Les autorités américaines estiment que la fuite de brut dans le golfe du Mexique est deux fois plus importante que ce qu'on redoutait jusqu'ici, un nouveau coup dur pour BP qui devrait annoncer prochainement la suspension du paiement des dividendes à ses actionnaires.

Le groupe britannique, qui subit la colère croissante des responsables américains, devrait faire cette annonce dès la semaine prochaine, a rapporté vendredi la BBC.

Cette suspension ne devrait toutefois pas être annoncée avant une rencontre entre la direction du géant pétrolier et le président américain Barack Obama mercredi, précise la BBC.

40 000 barils de pétrole par jour

Jusqu'à 40 000 barils de pétrole -quelque 5260 tonnes- se déversent chaque jour dans le golfe du Mexique, selon l'estimation haute des experts mandatés par l'administration américaine pour évaluer l'ampleur de la fuite. L'estimation basse tourne autour de 20 000 barils.

La précédente estimation faisait état d'un écoulement allant de 12 000 à 19 000 barils par jour.

A titre de comparaison, en tenant compte de la fourchette haute, c'est comme si tous les quatre jours un Erika coulait. Le naufrage du pétrolier au large des côtes françaises en 1999, avait souillé 400 km de côtes et mazouté environ 150 000 oiseaux. Quelque 20 000 tonnes de brut s'en étaient échappées.

La plateforme Deepwater Horizon, qu'exploitait BP à 80 km des côtes américaines, a coulé il y a sept semaines provoquant la pire marée noire jamais vue aux Etats-Unis.

L'évaluation des autorités américaines a été réalisée avant la pose le 3 juin d'un entonnoir destiné à contenir le brut sortant du puits situé à 1500 m de profondeur.

BP récupère actuellement 15 000 barils de brut par jour grâce à cet entonnoir, et celui-ci est transporté à bord d'un navire en surface. La capacité maximale de récupération est de 28 000 barils par jour, mais le groupe espère la porter à entre 40 000 et 50 000 barils en envoyant de nouveaux navires sur place.

Des relations politiques polluées

Cette marée noire commence aussi à polluer les relations diplomatiques américano-britanniques. Barack Obama a violemment critiqué cette semaine le géant pétrolier, provoquant une levée de boucliers au Royaume-Uni.

Le nouveau Premier ministre britannique David Cameron, qui se vante de cultiver avec les Etats-Unis une «relation spéciale», a dû monter au créneau, indiquant qu'il évoquerait la marée noire lors d'un coup de téléphone à Barack Obama ce week-end.

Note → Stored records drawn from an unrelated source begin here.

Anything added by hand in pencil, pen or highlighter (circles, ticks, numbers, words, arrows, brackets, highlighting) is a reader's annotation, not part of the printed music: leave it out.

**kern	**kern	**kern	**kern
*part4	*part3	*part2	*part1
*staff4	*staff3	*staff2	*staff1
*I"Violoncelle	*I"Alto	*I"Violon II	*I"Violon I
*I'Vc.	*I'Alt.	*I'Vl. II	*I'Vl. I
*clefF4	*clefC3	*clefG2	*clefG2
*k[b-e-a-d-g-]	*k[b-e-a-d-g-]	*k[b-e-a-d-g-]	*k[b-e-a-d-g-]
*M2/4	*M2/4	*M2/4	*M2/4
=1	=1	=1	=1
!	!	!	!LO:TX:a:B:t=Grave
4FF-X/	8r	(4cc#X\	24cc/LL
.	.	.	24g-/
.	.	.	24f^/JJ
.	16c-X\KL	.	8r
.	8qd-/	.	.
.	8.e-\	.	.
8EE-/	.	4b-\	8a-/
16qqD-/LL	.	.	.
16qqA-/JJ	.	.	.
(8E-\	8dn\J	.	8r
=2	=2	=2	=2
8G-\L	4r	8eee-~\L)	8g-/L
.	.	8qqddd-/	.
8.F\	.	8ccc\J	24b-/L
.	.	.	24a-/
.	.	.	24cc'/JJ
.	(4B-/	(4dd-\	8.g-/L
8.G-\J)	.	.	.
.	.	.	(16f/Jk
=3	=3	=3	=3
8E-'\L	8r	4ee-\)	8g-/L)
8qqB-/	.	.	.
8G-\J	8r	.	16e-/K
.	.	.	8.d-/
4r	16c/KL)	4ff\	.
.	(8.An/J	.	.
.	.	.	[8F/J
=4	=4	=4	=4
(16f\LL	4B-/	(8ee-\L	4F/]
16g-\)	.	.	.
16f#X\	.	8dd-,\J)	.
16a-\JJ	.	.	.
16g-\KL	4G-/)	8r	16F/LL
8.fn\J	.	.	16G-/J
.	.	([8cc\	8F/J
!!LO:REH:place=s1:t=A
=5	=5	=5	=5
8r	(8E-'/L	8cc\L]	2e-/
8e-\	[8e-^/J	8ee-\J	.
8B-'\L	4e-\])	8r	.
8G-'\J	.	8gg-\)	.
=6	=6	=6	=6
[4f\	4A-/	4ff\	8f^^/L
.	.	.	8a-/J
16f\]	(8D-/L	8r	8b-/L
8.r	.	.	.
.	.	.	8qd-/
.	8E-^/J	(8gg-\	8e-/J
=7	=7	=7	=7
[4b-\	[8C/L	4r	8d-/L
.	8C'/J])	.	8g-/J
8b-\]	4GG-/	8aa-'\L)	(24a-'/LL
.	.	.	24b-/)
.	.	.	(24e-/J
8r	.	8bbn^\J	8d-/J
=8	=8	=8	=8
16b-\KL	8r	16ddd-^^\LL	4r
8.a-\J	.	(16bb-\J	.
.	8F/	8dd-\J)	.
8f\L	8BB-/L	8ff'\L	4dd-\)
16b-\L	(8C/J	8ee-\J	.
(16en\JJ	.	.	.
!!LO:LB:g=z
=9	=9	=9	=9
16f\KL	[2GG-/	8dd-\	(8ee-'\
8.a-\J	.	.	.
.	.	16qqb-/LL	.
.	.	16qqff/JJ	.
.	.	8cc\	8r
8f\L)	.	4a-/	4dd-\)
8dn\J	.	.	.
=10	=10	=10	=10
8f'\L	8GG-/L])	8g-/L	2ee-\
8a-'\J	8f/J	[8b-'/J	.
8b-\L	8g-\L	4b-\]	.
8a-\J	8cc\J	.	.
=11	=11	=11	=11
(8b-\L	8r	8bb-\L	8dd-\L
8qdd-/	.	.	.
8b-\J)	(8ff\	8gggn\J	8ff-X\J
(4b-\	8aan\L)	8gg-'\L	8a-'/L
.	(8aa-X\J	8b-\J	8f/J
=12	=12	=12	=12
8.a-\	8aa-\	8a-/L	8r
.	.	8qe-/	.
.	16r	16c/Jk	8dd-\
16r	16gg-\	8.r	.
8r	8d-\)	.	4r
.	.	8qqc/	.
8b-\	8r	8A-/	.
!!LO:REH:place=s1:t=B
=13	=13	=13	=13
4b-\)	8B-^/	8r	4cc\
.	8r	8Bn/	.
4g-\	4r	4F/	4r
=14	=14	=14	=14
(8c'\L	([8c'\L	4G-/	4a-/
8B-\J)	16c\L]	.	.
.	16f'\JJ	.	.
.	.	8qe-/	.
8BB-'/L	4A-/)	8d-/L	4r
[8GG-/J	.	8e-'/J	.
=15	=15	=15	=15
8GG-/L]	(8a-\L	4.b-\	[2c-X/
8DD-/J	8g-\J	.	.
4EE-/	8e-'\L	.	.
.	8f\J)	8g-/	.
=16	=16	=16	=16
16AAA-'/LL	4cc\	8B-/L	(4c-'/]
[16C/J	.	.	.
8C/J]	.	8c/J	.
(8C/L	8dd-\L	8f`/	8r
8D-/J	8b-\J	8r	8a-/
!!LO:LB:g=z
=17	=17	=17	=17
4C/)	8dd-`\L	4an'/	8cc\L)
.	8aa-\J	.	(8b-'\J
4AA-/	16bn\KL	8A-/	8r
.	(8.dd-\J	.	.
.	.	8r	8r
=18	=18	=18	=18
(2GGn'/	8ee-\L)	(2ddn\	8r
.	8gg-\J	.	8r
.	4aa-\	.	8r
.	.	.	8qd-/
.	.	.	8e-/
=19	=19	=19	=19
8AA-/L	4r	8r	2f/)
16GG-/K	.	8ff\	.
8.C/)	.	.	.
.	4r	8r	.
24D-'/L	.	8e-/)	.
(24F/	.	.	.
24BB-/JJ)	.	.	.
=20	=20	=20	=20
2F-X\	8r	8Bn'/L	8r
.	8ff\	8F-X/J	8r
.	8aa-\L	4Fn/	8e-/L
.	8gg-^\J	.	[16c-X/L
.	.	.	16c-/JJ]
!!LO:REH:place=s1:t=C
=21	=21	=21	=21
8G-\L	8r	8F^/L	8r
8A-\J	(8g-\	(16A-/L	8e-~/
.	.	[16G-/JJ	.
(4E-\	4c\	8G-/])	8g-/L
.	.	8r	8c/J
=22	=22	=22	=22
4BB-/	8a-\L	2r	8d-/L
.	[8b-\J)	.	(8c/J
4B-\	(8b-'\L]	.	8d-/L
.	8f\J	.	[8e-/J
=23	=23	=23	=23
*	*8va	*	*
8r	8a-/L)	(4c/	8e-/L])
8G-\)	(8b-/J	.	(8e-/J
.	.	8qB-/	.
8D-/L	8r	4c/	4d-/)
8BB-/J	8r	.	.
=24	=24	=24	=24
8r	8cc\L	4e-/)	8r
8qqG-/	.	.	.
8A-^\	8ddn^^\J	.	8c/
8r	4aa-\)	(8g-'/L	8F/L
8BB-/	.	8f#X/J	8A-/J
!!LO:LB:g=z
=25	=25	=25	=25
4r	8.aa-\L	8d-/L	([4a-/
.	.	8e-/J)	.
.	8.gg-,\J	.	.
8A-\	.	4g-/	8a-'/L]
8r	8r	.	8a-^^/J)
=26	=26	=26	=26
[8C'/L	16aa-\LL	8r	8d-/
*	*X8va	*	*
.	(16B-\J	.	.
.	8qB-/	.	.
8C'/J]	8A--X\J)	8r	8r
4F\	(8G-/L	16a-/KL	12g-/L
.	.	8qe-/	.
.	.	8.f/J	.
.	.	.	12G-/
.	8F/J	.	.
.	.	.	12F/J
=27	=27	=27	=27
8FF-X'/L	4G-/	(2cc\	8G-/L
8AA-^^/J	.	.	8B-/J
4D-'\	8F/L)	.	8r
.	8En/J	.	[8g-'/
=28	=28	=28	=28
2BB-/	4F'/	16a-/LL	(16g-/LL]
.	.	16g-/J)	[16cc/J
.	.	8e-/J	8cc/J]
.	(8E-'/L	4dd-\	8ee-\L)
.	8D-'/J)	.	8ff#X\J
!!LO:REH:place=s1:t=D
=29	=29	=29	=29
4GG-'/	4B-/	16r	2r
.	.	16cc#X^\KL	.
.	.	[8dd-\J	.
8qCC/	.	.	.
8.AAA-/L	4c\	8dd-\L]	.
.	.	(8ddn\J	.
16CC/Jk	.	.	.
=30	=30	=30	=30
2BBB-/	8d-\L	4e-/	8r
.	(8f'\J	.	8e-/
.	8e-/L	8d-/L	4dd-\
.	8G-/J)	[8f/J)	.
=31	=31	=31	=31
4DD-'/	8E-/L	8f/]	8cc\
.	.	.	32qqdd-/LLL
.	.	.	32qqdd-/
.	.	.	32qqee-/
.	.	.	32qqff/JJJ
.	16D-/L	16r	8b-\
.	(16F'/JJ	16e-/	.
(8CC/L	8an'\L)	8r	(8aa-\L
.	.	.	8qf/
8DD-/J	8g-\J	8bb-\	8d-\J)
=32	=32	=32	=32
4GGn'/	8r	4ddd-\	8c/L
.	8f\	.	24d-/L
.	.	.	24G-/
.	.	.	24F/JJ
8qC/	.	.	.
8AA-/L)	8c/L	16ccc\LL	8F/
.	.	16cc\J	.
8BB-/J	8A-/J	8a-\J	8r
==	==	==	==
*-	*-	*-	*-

Il s'est entretenu vendredi après-midi au téléphone avec le président de BP Carl-Henric Svanberg, lui disant qu'il était «inquiet» de la pollution et que BP devait rester «financièrement solide».

Les dividendes du groupe représentent une manne pour des millions de retraités britanniques actionnaires du groupe, qui a déjà perdu près de 50% de sa valeur en Bourse.

La Maison Blanche a confirmé vendredi que Barack Obama rencontrerait mercredi M. Svanberg, convoqué à une réunion sur la marée noire.

De son côté, l'Union européenne s'est dite prête à envoyer aux Etats-Unis de nouveaux équipements spécialisés dans la récupération de pétrole.

Sur place, les habitants des zones sinistrées, où doit se rendre M. Obama en début de semaine et pour la quatrième fois depuis le début de la catastrophe, s'alarment du moratoire sur la prospection en mer décrété par le président américain. Ils redoutent qu'une telle mesure n'enfonce davantage dans la crise l'économie locale, très dépendante du pétrole.